En esos años tuve la primera toma de conciencia que recuerdo. Iba por la carretera hacia la casa de mi prima Mari Pina y me paré en el medio, enfrente del taller del señor Sierra, el carpintero, al lado del Registro de la propiedad, donde trabajaban mi tío Pina y su padre Germán, que nos llevaba en la Vespa a los niños a dar una vuelta a la mina y volver de vez en cuando. Pues…me paré y me dije: «soy Manuel Palacios, tengo cuatro años y vivo en Logrosán». No sé de dónde vino ni qué fue, y a lo mejor es más o menos normal, pero es la primera vez que lo escribo y me perdonais si encontrais que sea algo común y corriente. Luego he tenido varios de esos «aterrizajes».

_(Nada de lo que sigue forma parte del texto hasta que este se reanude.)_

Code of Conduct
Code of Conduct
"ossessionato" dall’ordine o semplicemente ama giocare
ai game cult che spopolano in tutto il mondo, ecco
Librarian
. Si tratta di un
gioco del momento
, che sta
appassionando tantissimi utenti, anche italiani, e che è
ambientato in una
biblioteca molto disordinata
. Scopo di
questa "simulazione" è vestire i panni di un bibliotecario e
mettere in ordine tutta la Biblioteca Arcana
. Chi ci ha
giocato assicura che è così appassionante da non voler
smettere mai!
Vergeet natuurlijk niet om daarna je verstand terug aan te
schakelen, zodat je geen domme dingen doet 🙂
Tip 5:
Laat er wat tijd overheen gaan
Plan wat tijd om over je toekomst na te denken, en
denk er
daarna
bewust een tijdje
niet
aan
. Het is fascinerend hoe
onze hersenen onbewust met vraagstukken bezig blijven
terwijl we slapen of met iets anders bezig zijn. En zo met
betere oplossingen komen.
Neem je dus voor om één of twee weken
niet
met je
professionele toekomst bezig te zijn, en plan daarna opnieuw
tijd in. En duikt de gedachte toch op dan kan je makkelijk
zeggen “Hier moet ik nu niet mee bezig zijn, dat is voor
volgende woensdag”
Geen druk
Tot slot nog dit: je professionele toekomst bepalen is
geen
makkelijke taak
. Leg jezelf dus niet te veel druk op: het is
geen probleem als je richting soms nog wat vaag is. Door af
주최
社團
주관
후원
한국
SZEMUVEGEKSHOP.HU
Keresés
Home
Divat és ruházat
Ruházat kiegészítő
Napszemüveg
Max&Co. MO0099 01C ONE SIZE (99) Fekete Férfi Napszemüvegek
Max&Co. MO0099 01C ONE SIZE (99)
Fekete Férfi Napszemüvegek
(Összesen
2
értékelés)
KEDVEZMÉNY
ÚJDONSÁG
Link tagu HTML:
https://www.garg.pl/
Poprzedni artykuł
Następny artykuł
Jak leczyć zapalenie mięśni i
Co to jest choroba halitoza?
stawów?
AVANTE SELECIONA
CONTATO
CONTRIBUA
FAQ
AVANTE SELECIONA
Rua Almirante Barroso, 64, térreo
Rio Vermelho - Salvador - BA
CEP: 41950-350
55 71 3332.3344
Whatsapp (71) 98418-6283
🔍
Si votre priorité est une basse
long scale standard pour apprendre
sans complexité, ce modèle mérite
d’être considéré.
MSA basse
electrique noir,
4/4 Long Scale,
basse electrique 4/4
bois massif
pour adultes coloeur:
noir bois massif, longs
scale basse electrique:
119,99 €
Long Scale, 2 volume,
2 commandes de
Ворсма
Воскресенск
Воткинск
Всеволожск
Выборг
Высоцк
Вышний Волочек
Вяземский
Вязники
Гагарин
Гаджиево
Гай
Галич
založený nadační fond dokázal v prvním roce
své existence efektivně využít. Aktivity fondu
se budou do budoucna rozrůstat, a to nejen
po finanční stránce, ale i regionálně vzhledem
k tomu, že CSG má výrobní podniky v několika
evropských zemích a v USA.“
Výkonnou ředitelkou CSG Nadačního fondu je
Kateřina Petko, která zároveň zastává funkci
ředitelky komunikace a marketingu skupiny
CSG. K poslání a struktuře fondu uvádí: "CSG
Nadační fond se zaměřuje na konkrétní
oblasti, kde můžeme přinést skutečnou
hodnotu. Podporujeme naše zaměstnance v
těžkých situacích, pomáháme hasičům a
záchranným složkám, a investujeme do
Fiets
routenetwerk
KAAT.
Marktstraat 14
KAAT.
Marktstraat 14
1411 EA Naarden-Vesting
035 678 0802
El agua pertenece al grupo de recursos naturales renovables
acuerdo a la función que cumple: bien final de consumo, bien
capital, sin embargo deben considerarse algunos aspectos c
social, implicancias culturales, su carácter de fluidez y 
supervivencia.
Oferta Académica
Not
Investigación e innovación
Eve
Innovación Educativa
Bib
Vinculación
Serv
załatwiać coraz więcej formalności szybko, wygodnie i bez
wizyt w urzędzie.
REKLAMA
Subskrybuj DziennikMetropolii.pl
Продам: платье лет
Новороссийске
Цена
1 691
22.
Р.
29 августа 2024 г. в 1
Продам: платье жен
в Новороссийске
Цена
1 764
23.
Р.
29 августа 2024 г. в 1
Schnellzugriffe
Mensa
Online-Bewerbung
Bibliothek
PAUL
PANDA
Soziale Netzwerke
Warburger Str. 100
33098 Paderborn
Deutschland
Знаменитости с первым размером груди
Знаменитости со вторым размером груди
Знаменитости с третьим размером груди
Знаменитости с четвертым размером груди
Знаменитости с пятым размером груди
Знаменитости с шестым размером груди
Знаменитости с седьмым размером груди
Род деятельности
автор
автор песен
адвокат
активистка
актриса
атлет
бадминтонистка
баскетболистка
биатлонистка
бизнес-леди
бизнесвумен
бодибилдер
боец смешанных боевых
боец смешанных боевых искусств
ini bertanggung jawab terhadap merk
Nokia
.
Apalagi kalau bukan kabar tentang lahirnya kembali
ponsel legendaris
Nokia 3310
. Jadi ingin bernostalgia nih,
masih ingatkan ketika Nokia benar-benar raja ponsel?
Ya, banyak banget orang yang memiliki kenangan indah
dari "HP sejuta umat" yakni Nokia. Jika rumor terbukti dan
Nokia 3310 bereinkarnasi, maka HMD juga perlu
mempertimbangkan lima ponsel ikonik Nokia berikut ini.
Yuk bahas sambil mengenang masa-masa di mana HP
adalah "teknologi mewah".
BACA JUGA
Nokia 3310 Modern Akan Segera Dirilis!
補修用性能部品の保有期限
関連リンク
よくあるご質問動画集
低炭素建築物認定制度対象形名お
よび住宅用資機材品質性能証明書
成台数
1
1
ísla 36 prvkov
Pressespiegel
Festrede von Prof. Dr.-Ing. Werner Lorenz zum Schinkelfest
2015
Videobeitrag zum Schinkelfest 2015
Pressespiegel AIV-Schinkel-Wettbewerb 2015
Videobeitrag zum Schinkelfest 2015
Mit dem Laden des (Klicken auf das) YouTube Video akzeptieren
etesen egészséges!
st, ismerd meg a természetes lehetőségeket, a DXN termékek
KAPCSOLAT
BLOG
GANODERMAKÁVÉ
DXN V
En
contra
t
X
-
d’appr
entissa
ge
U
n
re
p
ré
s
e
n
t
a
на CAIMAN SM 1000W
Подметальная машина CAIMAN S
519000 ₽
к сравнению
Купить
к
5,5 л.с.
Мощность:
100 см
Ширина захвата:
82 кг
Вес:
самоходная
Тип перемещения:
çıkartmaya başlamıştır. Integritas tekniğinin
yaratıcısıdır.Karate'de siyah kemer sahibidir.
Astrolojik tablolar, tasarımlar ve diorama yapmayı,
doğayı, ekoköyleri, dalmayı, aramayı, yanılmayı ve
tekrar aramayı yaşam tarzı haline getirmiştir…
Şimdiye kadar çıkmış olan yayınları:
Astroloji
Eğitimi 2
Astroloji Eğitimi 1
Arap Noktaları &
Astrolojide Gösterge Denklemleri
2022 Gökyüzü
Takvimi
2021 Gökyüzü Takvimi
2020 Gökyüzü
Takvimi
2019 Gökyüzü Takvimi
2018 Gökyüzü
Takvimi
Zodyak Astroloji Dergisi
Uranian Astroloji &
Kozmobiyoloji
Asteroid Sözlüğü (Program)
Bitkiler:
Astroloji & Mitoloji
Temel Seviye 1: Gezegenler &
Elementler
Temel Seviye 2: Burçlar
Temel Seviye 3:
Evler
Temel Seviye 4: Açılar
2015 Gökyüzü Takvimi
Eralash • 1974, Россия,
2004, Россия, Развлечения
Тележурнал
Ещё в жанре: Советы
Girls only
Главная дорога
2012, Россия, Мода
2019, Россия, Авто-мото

De aquellos primeros años de la vida tengo recuerdos muy vagos, una boda en el «círculo de sociedad» al que mi padre, Don Benigno (también habrá para él) y mi «mamá Pepita» me llevaron con mi prima Toñi, la fuente del Conejo, las luminarias de Santa Lucía, subir a a la sierra a buscar «serillitos» para el belén, un árbol de Navidad en la casa de abajo, la de la consulta dental de mi padre, los días de la jira, cuando para ira pasarla al molino familiar, mi abuelo Atilano nos montaba en su antiguo taxi para tardar en arrancar lo que no está escrito a base de hacer dar vueltas a una manivela que se insertaba en un agujero «ad hoc» existente en la parte delantera del capó en el centro y hacia abajo. Un paseo a caballo con tío Ramón, al que llamaba yo el tío del café, porque en la etiqueta de café «el cubano» aparecía un señor igual que él oliendo una taza de café, y encima con sombrero. Recuerdo andar cantando a voz en grito en el balcón con Eugenio Canas una canción que se escuchaba entonces en todas las «arradios» del pueblo y que nosotros llamábamos «el manicooooomioooo!!!» muy lejos aún de saber quiénes eran los Beatles y su tema «can´t buy my love». Recuerdo el cine Palacios (habrá una solamente para él) las procesiones, los carnavales de aquella época, el pregonero, el río, las fiestas, la sierra, las niñas de mi barrio (el único niño era yo) y los juegos….todo irá desfilando, poco a poco y sin prisa, que ordenar recuerdos no es tarea fácil y la lejanía deforma los sentimientos en favor de la belleza y la alegría afortunadamente, que también hubo cosas malas, pero parece que no pasaron.